What to do:
Rewrite the records below with every "subtitle" changed to "heading" and everything else kept the same.

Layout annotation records
________________________
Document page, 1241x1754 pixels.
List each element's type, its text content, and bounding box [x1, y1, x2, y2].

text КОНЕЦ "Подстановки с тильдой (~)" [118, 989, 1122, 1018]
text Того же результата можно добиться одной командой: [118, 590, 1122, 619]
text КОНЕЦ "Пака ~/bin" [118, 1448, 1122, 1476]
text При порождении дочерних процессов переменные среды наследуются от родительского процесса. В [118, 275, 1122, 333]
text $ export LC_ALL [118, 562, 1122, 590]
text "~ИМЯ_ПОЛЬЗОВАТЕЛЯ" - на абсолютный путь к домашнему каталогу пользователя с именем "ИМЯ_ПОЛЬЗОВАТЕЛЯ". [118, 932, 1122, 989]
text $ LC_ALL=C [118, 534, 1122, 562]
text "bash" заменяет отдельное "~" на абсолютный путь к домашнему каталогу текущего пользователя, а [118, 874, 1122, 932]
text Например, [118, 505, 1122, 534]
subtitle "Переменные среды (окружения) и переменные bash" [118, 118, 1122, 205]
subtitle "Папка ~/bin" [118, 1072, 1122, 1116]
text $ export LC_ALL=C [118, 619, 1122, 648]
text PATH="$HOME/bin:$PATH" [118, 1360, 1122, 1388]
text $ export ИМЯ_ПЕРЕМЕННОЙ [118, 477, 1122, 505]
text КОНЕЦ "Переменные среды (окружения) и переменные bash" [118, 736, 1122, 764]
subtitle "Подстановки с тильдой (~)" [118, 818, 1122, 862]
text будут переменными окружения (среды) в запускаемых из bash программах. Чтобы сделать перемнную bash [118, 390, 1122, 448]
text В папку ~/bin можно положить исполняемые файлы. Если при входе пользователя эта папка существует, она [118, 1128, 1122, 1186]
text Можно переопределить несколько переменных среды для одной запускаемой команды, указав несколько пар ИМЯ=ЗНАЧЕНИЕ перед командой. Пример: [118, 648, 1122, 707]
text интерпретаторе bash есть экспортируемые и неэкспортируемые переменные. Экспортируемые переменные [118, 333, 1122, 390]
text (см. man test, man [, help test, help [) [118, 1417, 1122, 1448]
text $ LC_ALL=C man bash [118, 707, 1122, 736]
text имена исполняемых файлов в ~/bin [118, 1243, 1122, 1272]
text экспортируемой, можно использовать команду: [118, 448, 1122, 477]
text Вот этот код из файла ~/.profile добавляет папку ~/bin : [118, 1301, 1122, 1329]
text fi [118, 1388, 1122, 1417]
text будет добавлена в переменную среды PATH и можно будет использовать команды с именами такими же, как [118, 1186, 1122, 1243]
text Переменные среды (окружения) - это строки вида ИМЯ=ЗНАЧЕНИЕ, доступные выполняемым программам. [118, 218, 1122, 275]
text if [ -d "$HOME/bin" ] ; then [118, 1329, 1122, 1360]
________________________
Exercise response:
Document page, 1241x1754 pixels.
List each element's type, its text content, and bounding box [x1, y1, x2, y2].

text КОНЕЦ "Подстановки с тильдой (~)" [118, 989, 1122, 1018]
text Того же результата можно добиться одной командой: [118, 590, 1122, 619]
text КОНЕЦ "Пака ~/bin" [118, 1448, 1122, 1476]
text При порождении дочерних процессов переменные среды наследуются от родительского процесса. В [118, 275, 1122, 333]
text $ export LC_ALL [118, 562, 1122, 590]
text "~ИМЯ_ПОЛЬЗОВАТЕЛЯ" - на абсолютный путь к домашнему каталогу пользователя с именем "ИМЯ_ПОЛЬЗОВАТЕЛЯ". [118, 932, 1122, 989]
text $ LC_ALL=C [118, 534, 1122, 562]
text "bash" заменяет отдельное "~" на абсолютный путь к домашнему каталогу текущего пользователя, а [118, 874, 1122, 932]
text Например, [118, 505, 1122, 534]
heading "Переменные среды (окружения) и переменные bash" [118, 118, 1122, 205]
heading "Папка ~/bin" [118, 1072, 1122, 1116]
text $ export LC_ALL=C [118, 619, 1122, 648]
text PATH="$HOME/bin:$PATH" [118, 1360, 1122, 1388]
text $ export ИМЯ_ПЕРЕМЕННОЙ [118, 477, 1122, 505]
text КОНЕЦ "Переменные среды (окружения) и переменные bash" [118, 736, 1122, 764]
heading "Подстановки с тильдой (~)" [118, 818, 1122, 862]
text будут переменными окружения (среды) в запускаемых из bash программах. Чтобы сделать перемнную bash [118, 390, 1122, 448]
text В папку ~/bin можно положить исполняемые файлы. Если при входе пользователя эта папка существует, она [118, 1128, 1122, 1186]
text Можно переопределить несколько переменных среды для одной запускаемой команды, указав несколько пар ИМЯ=ЗНАЧЕНИЕ перед командой. Пример: [118, 648, 1122, 707]
text интерпретаторе bash есть экспортируемые и неэкспортируемые переменные. Экспортируемые переменные [118, 333, 1122, 390]
text (см. man test, man [, help test, help [) [118, 1417, 1122, 1448]
text $ LC_ALL=C man bash [118, 707, 1122, 736]
text имена исполняемых файлов в ~/bin [118, 1243, 1122, 1272]
text экспортируемой, можно использовать команду: [118, 448, 1122, 477]
text Вот этот код из файла ~/.profile добавляет папку ~/bin : [118, 1301, 1122, 1329]
text fi [118, 1388, 1122, 1417]
text будет добавлена в переменную среды PATH и можно будет использовать команды с именами такими же, как [118, 1186, 1122, 1243]
text Переменные среды (окружения) - это строки вида ИМЯ=ЗНАЧЕНИЕ, доступные выполняемым программам. [118, 218, 1122, 275]
text if [ -d "$HOME/bin" ] ; then [118, 1329, 1122, 1360]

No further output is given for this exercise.